▶ [INPUT FOR THIS TASK]:
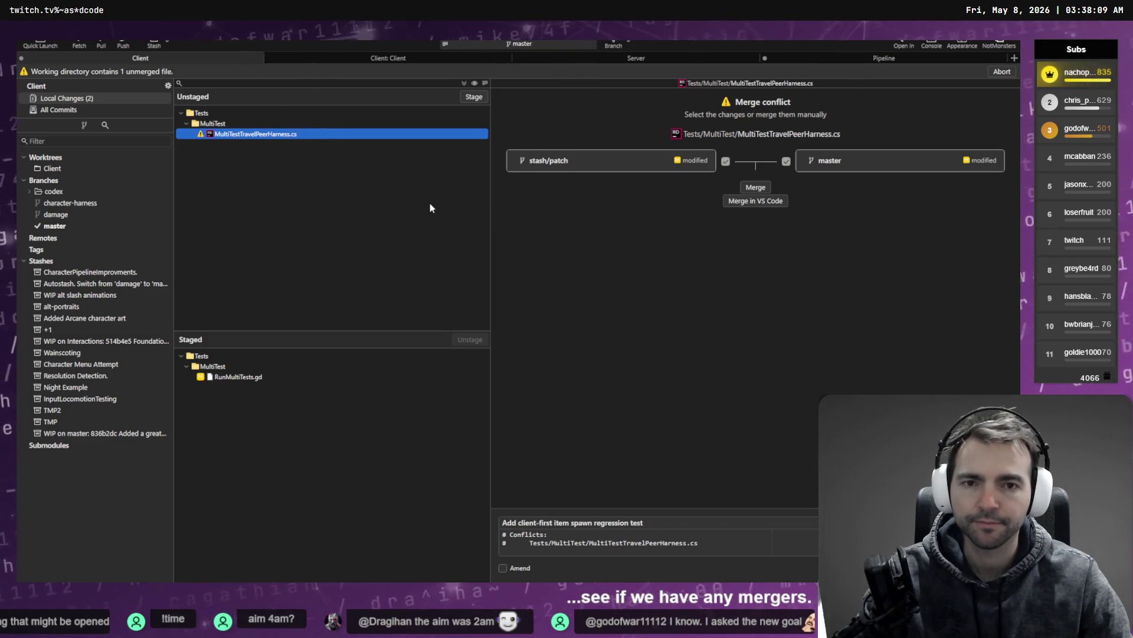
left_click(403, 202)
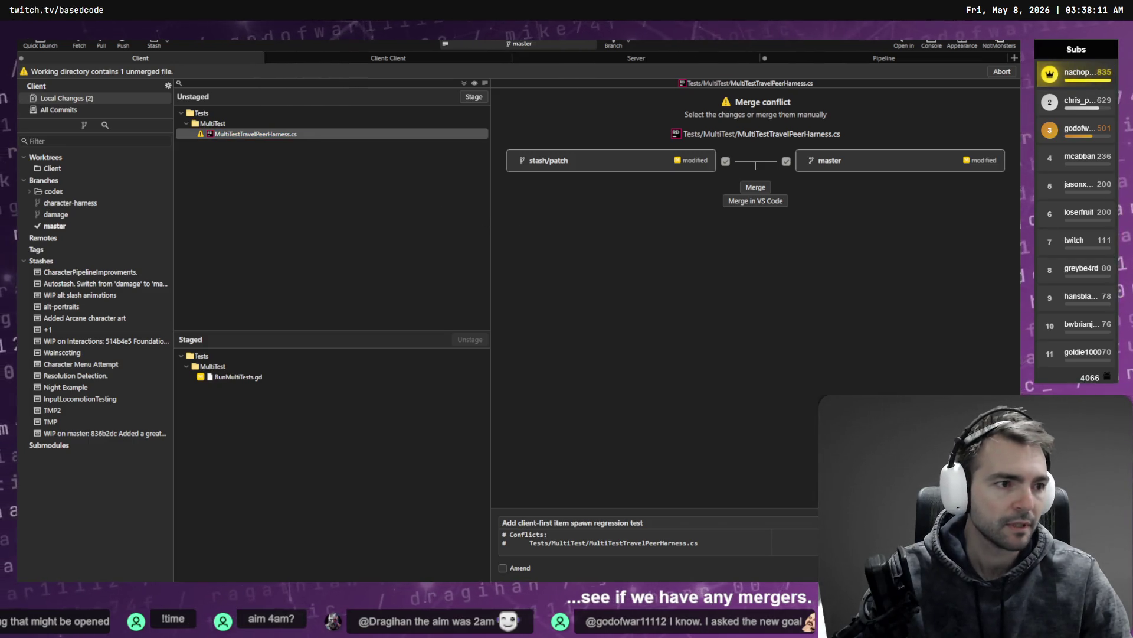
key("alt+Tab")
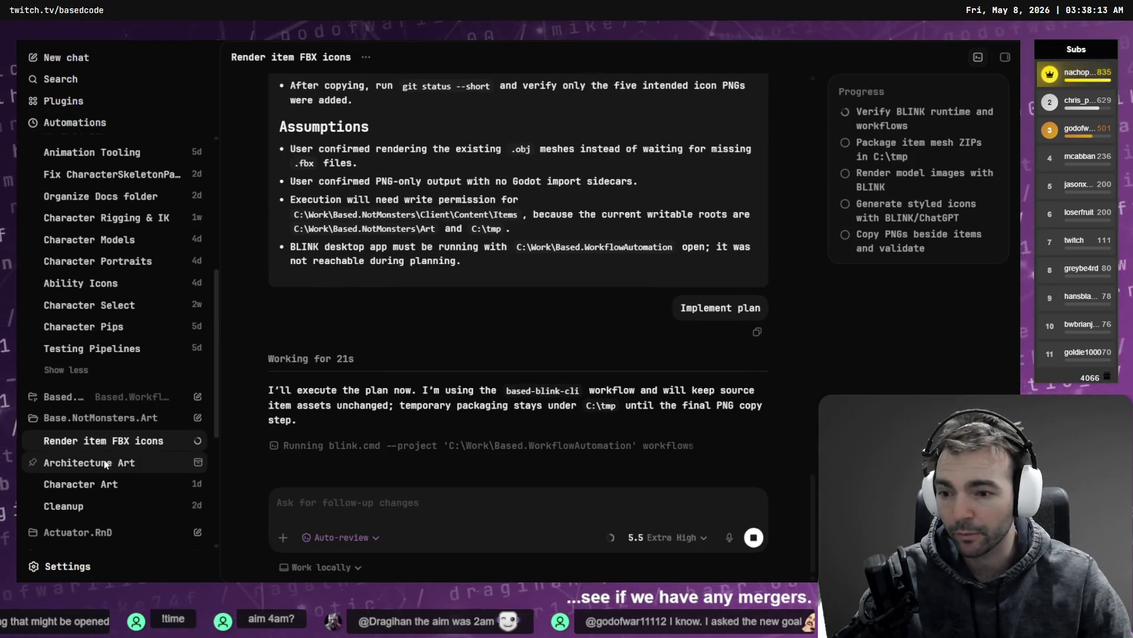
Collapse the Base.NotMonsters.Art project and the Projects section, then open the pinned feat:Damage chat
scroll(88, 413, "down", 2)
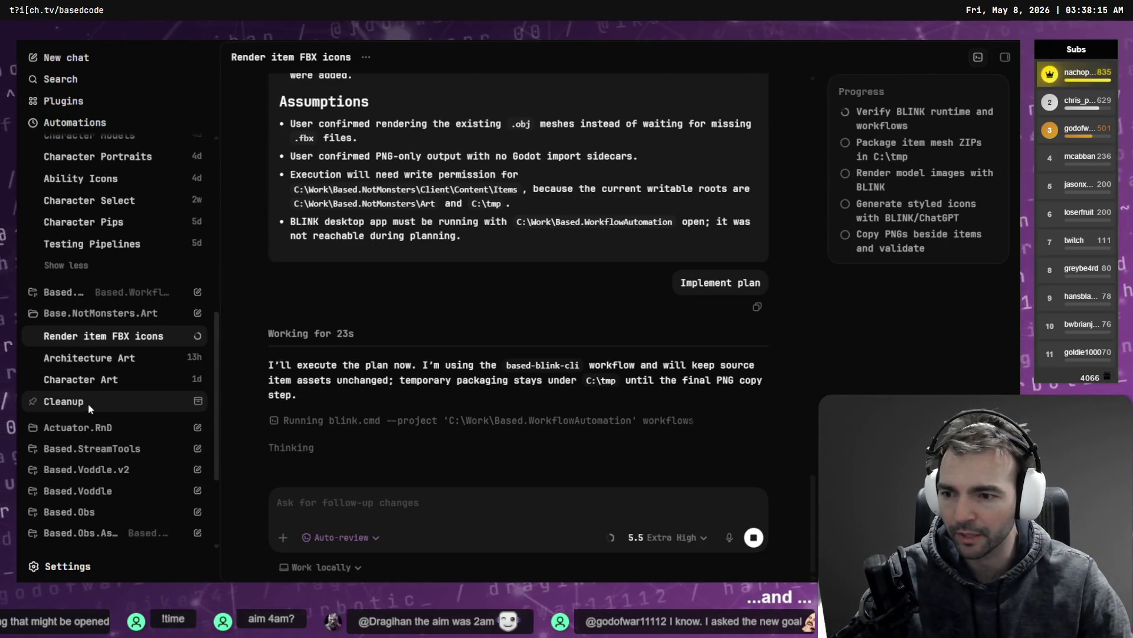
left_click(70, 317)
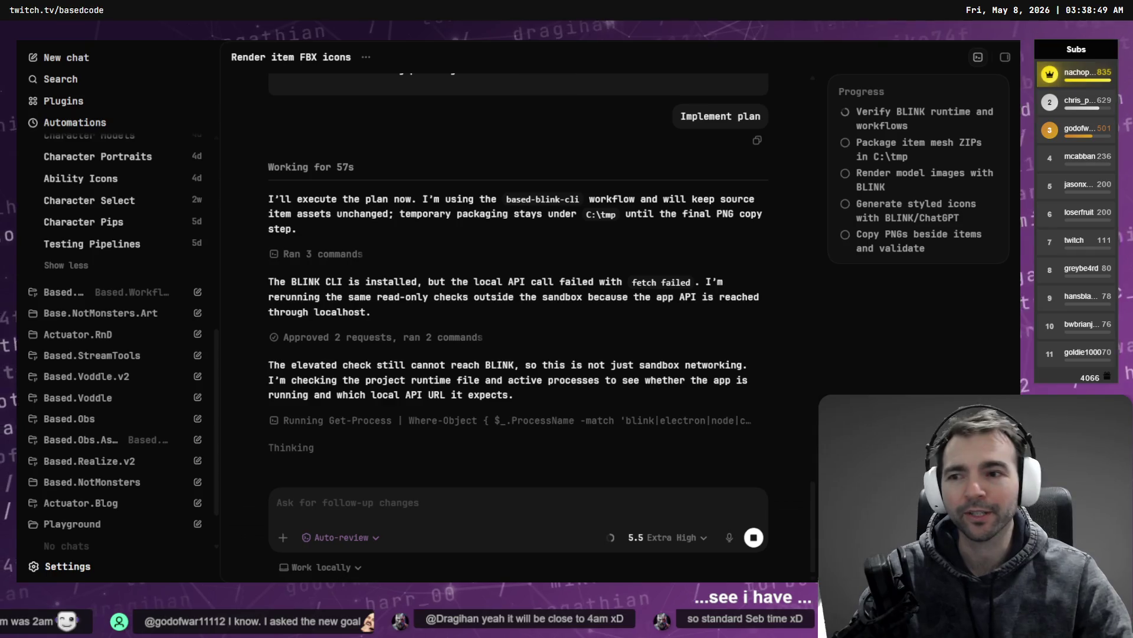
scroll(98, 268, "up", 10)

▶ [WORK INSTRUCTION]:
In the entries above, how many lines contain the string "scroll"? Say only the number.

▶ [REPLY]:
2